Helen, a keen dressmaker, struggled to keep her daughters looking neat and clean. She was summoned for a chat with the headmaster about the girls’ appearance. “We were both very dirty and obviously looked neglected,” says Rosalind.
This was a product of Helen’s struggles with depression, during bouts of which she would give up on cooking and washing. “Sometimes you’d go through the sitting room and she’d be sitting in a slump,” says Penelope.
Anne Sweeney was one of the few school friends to visit Victoria at the house, and found it “rambling and neglected” but “thrillingly bohemian”. Most unusually “there didn’t seem to be anybody there saying, ‘Do this, do that.’ Victoria never used to talk about her parents at all”.
Victoria catered for herself and, says Anne, ended up “eating quite badly”. Then Helen left.
Victoria’s friend, actress Julie Walters, said the comic’s 1994 TV film Pat and Margaret was inspired by her mum.
“She said her mum left when she was about 11,” she said. “When she left Victoria went into chaos. She felt abandoned and couldn’t function very well.”
When Victoria was 12, Helen took her to the GP and asked for a pills to suppress both their appetites.
Penelope says: “Mum wasn’t very nice to Vicky really. I think she found it hard that she was so scruffy and lazy and sleeping and reading all the time. I think Vicky might have been hard going for Mum.”
The fact Victoria’s sisters were tall and slim made it harder for her. “I felt they were better at everything,” she said.
“I thought if you were thin you were happy, if you had a boyfriend you’d be happy, if you had a different family and lived in a nice, clean semi, you’d be happy.”

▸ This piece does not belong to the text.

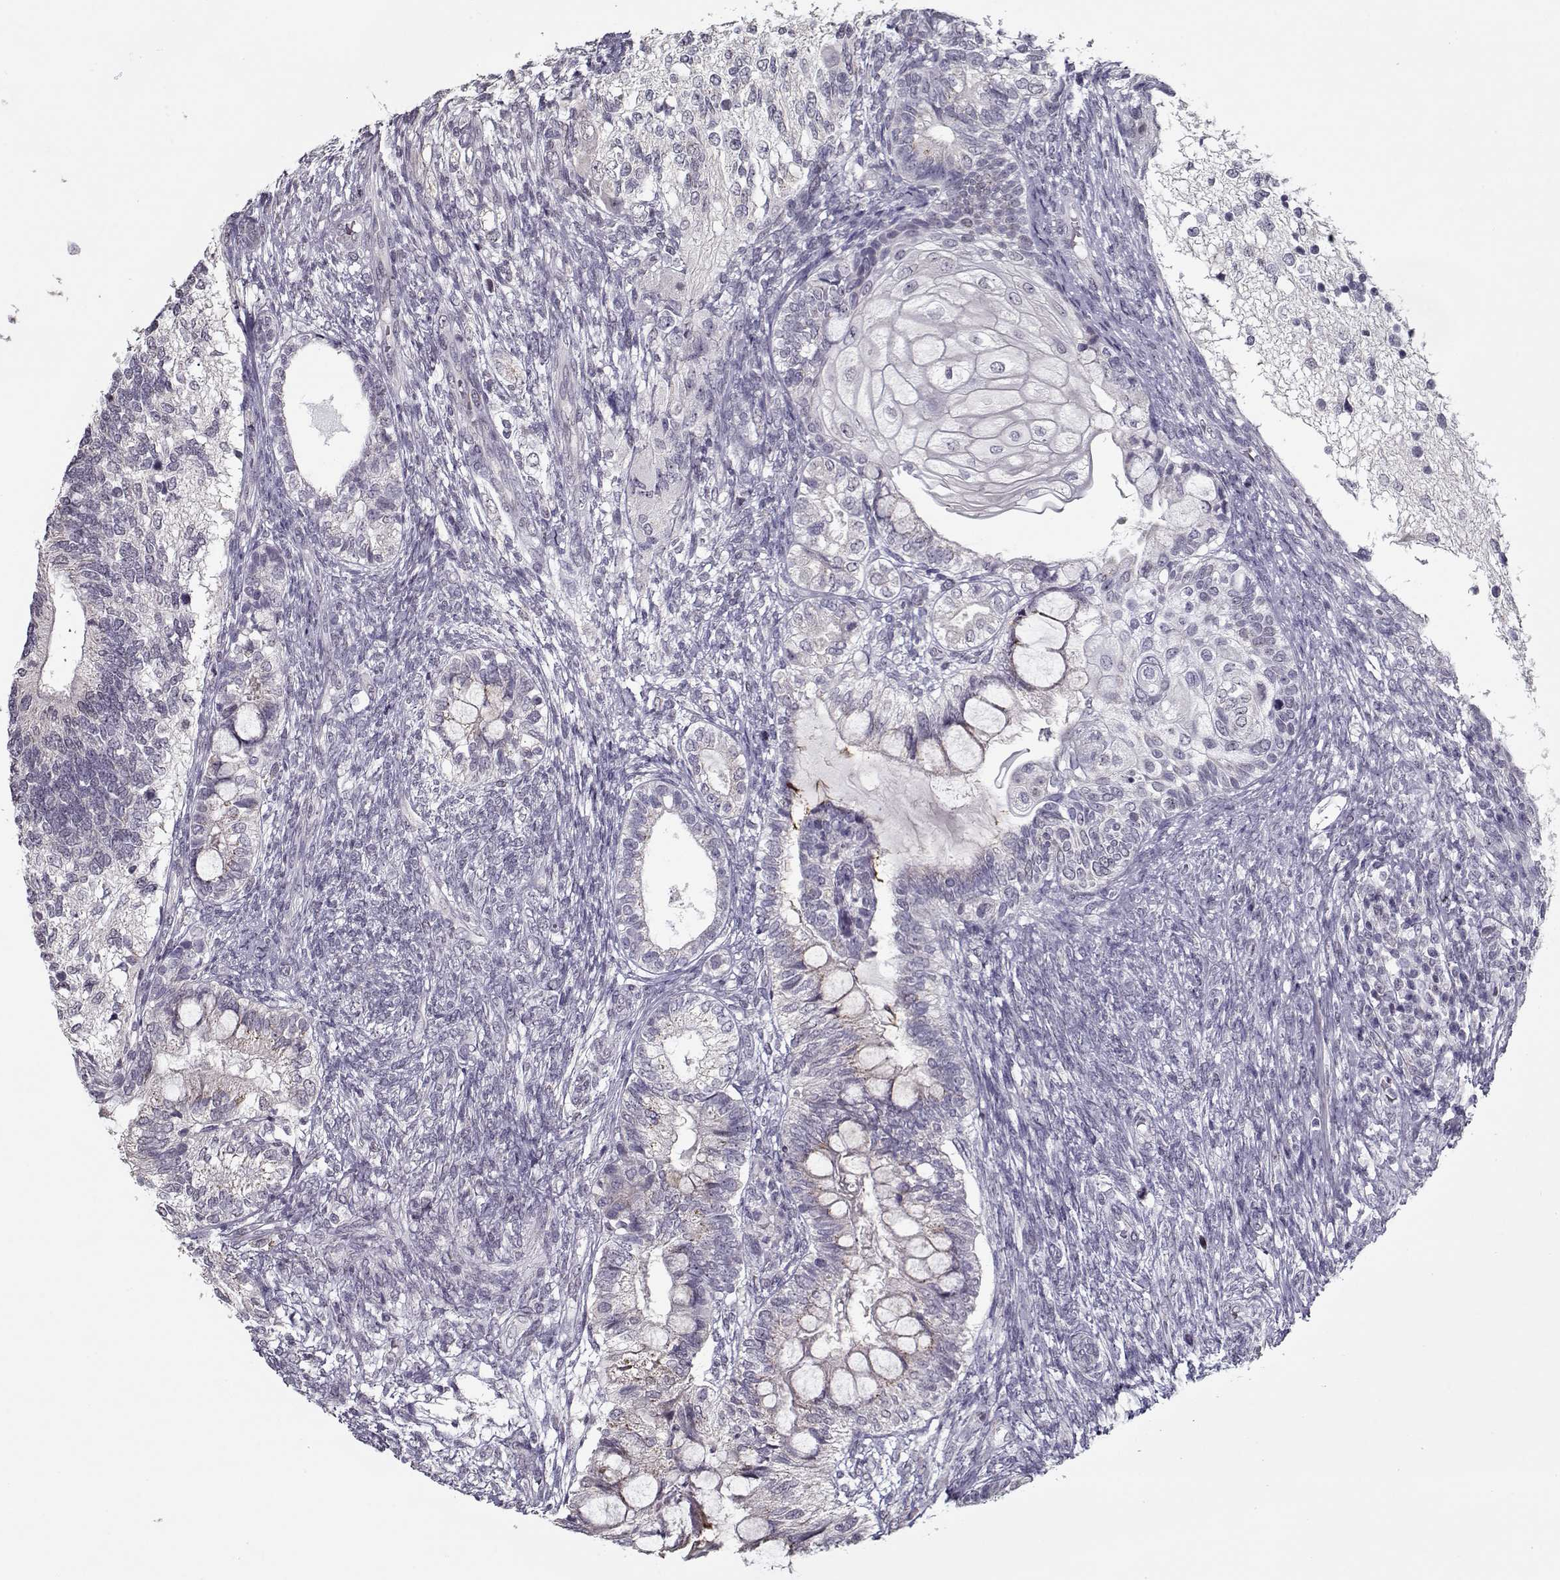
{"staining": {"intensity": "negative", "quantity": "none", "location": "none"}, "tissue": "testis cancer", "cell_type": "Tumor cells", "image_type": "cancer", "snomed": [{"axis": "morphology", "description": "Seminoma, NOS"}, {"axis": "morphology", "description": "Carcinoma, Embryonal, NOS"}, {"axis": "topography", "description": "Testis"}], "caption": "Immunohistochemistry (IHC) of testis cancer exhibits no positivity in tumor cells.", "gene": "SEC16B", "patient": {"sex": "male", "age": 41}}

Dieting became a leitmotif of Victoria’s comedy for 30 years.
She sang about it as a gloomy student in Nobody Loves You When You’re Down and Fat, and it was a preoccupation in the early sketches she wrote for herself and Julie.
“This is a boutique, not the elephant house,” says Julie as a sales assistant in 1981’s Wood and Walters, aiming a sub-machine gun at Victoria.
Her trick was to mention her weight before anyone else did. In As Seen on TV in 1985 she said: “You could dial my measurements and get through to the Midland Bank, Bulawayo.”
As her career progressed she began to fight back. A section in her 1993 stand-up show angrily confronted the slimming industry.
Through Dolly and Jean in Dinnerladies in the late 90s she poked fun at women bickering about weight.
Finally, in her last stand-up tour At It Again in 2001, she publicly admitted to an eating disorder.
She said: “If you’ve got an eating disorder, eating replaces almost any need you have.
“It covers up your feelings. It puts up a barrier between you and people because people are scary but food’s not scary…”
She confronted her demons in her hard-hitting 2004 documentary, Victoria Wood’s Big Fat Documentary.
She ended with the rallying cry: “If life deals you a pile of manure, they say you should grow roses. So I say, if life gives you a belly, go dancing.”
- Extracted by Emily Retter from Let’s Do It: The Authorised Biography of Victoria Wood by Jasper Rees published by Trapeze, £20.